The debate following the British decision has focused on what leeway Western developed powers feel they can give China, the new kid on the global block. But this approach ignores the evident fact that China is capable of getting what it wants, even if the Americans don't approve. In other words, China has become an equal partner, not a supplicant of the US and the other G7 countries. The US should note that China's rise, which has occurred largely through its own efforts and not because of Western influence, hasn't just benefited its own people. It's brought major benefits to the rest of the world: lower prices for most consumer products, a huge new market for the world's multinationals, and a vital source of demand after the financial crash of 2008, without which the global recession would have been much worse.
Going forward, the Sino-US relationship is going to remain complex, tense and extremely important to both sides. The US is not ready to recognize a reduction in their control of the Pacific through an increased Chinese presence in the South China Sea, and they are watching China's modern Silk Road initiatives very closely. Meanwhile, they are searching for the appropriate way to respond to China's rise.
Sadly, Britain and other countries' action does not make US congressional approval of the new International Monetary Fund / World Bank voting structure any more likely, and the US Congress will probably continue to shun the modest changes that have been proposed (and widely approved) by the IMF and the World Bank that would give China about 6 percent of the votes, while maintaining the US' controlling interest via a 15 percent veto rule.
What the events of the last two weeks have shown is that the US cannot isolate China, but it can choose to isolate itself. It cannot force other major economies to ignore China's rising power and influence, which so far have brought more good than harm to the global community. There are many within the US who would support a new American isolationism. This may be the misguided route that it chooses to take as the world order shifts.
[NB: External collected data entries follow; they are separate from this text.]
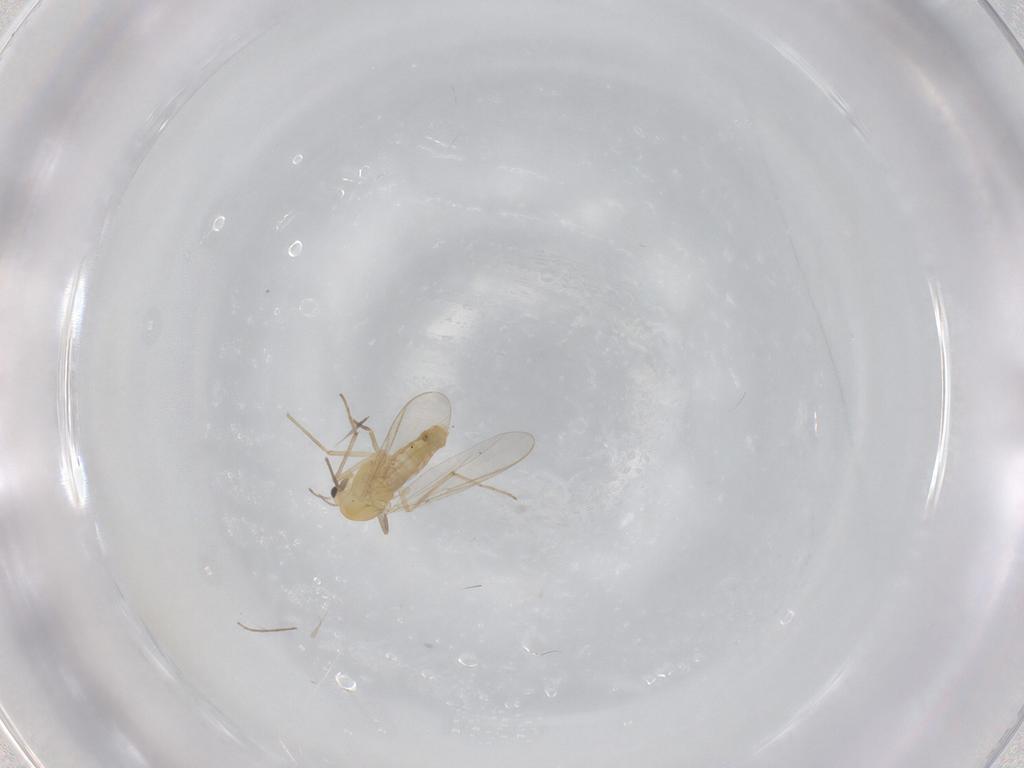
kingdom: Animalia
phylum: Arthropoda
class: Insecta
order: Diptera
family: Chironomidae
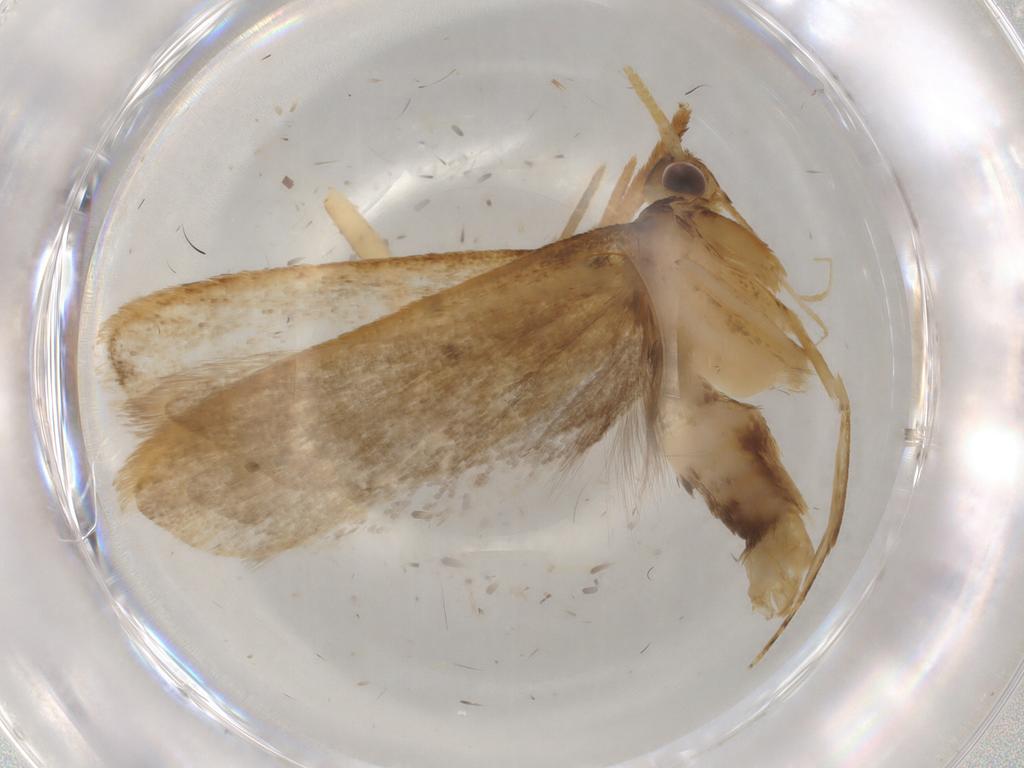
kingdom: Animalia
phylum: Arthropoda
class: Insecta
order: Lepidoptera
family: Lecithoceridae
The bank saga shows that the rest of the world won't wait any longer for the US to get on the China bus. The central likelihood is that China will strengthen its cooperation with the rest of Asia and with Europe to develop governance structures beyond the bank that underpin its newfound economic strength and geopolitical vision, while the US sits mainly on the sidelines, still a very significant geopolitical and economic force but increasingly isolated. The alternative scenario is that the US swallows its pride, changes its negative perspective on China's emergence and welcomes China as a global partner, starting with the Trans-Pacific Partnership. It's a much more welcome and constructive vision, and would serve American (and Chinese) interests much better in the medium- and long-term.
Sadly however, the strength of the US conservativeness about the nation's superpower status and its guardianship of Western values make this scenario less likely. Although we may be dismayed by this outcome, we should at least be thankful that so far, China's global emergence has been peaceful. Long may it continue to be so.
The author is a visiting professor at Guanghua School of Management, Peking University. The views do not necessarily reflect those of China Daily.